4. CPU, memory and disk usage is greatly reduced.

### Differences from `ner`
* `asyncio` support.
* [Method name mangling](https://docs.python.org/3/tutorial/classes.html#private-variables) is inexplicably enabled in the [`ner.client.NER` class](https://https://github.com/dat/pyner/blob/master/ner/client.py), making subclassing not practical.
* The ner library appears to be abandoned.

## Basic Usage

```pycon
>>> from aiocorenlp import ner_tag
>>> await ner_tag("I complained to Microsoft about Bill Gates.")
[('O', 'I'), ('O', 'complained'), ('O', 'to'), ('ORGANIZATION', 'Microsoft'), ('O', 'about'), ('PERSON', 'Bill'), ('PERSON', 'Gates.')]
```

This usage doesn't require interfacing with the server and socket directly and is suitable for low frequency/one-time tagging.

## Advanced Usage

To fully take advantage of this library's benefits the `AsyncNerServer` and `AsyncPosServer` classes should be used:
```python
from aiocorenlp.async_ner_server import AsyncNerServer
from aiocorenlp.async_corenlp_socket import AsyncCorenlpSocket

server = AsyncNerServer()
port = server.start()
print(f"Server started on port {port}")

socket: AsyncCorenlpSocket = server.get_socket()

while True:
    text = input("> ")
    if text == "exit":
        break

    print(await socket.tag(text))

server.stop()
```

Context manager is supported as well: 
```python
from aiocorenlp.async_ner_server import AsyncNerServer

server: AsyncNerServer
async with AsyncNerServer() as server:
    socket = server.get_socket()
    
    while True:
        text = input("> ")
        if text == "exit":
            break
    
        print(await socket.tag(text))
```

## Configuration

As seen above, all classes and functions this library exposes may be used without arguments (default values).

Optionally, the following arguments may be passed to `AsyncNerServer` (and by extension `ner_tag`/`pos_tag`):

* `port`: Server bind port.
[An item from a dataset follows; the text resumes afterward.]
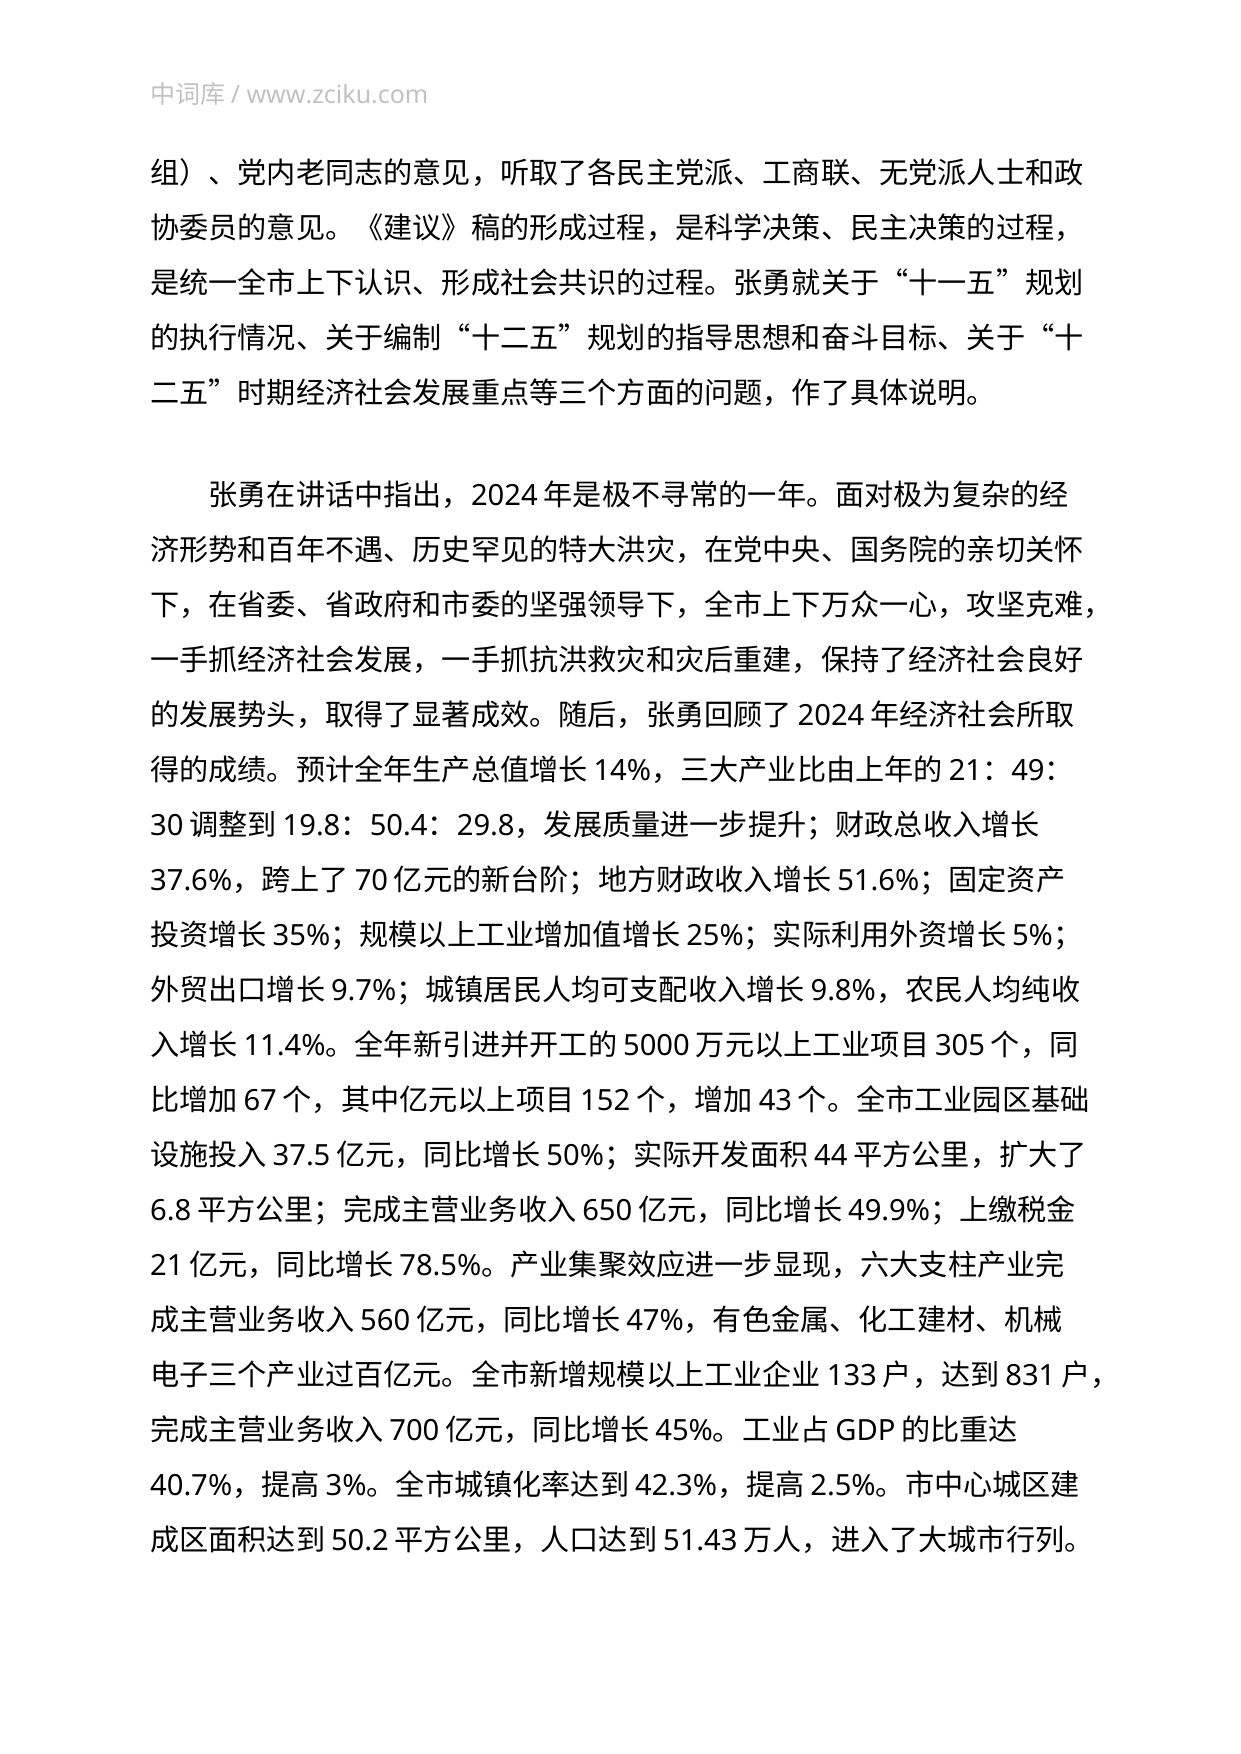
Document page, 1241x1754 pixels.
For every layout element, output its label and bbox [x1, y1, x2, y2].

Leave `None` for random port.
* `model_path`: Path to language model. Leave `None` to let `nltk` find the model (supports `STANFORD_MODELS` environment variable).
* `jar_path`: Path to `stanford-*.jar`. Leave `None` to let `nltk` find the jar (supports `STANFORD_POSTAGGER` environment variable, for NER as well).
* `output_format`: Output format. See `OutputFormat` enum for values. Default is `slashTags`. 
* `encoding`: Output encoding.
* `java_options`: Additional JVM options.

It is not possible to configure the server bind interface. This is a limitation imposed by the Stanford code.